*** Opening DATA EXCERPTS ***

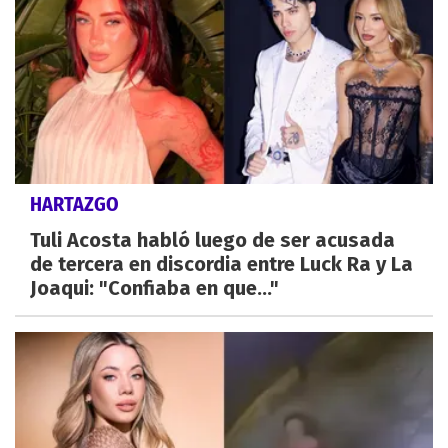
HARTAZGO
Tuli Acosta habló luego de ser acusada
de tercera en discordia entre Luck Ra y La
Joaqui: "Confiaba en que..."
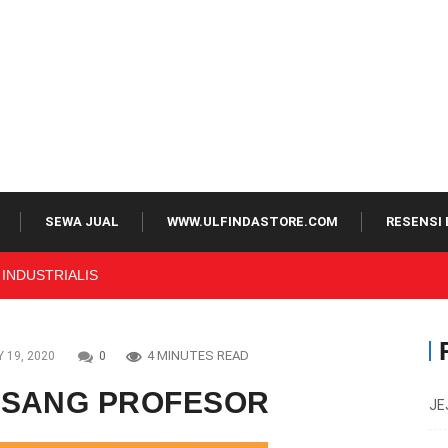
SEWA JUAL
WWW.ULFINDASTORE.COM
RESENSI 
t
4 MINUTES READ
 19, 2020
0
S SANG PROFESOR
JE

*** Closing DATA EXCERPTS ***
*** Opening DATA EXCERPTS ***

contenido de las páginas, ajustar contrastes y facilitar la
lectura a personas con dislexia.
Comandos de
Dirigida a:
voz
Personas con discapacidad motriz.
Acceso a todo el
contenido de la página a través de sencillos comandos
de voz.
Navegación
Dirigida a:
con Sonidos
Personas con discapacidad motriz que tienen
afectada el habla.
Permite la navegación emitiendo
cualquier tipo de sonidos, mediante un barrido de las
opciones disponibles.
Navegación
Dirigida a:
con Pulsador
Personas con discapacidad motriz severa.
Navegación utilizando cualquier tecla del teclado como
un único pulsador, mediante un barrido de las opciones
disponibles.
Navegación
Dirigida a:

*** Closing DATA EXCERPTS ***
*** Opening DATA EXCERPTS ***

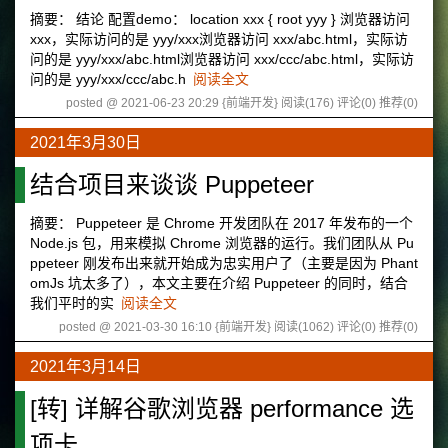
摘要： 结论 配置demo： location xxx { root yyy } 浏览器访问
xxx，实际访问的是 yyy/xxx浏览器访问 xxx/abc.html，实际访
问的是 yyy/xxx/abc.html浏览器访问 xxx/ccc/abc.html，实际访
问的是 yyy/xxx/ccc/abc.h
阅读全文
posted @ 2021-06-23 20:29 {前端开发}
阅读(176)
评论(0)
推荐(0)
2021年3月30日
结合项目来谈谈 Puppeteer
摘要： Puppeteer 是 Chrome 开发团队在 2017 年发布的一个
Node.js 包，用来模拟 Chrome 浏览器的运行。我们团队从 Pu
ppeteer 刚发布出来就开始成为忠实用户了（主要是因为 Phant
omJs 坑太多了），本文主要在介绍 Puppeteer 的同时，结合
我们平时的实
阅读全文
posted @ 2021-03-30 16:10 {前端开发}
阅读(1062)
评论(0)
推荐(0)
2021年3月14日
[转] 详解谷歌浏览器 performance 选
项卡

*** Closing DATA EXCERPTS ***

Show each line of the material above that contains the word "Chrome".

摘要： Puppeteer 是 Chrome 开发团队在 2017 年发布的一个
Node.js 包，用来模拟 Chrome 浏览器的运行。我们团队从 Pu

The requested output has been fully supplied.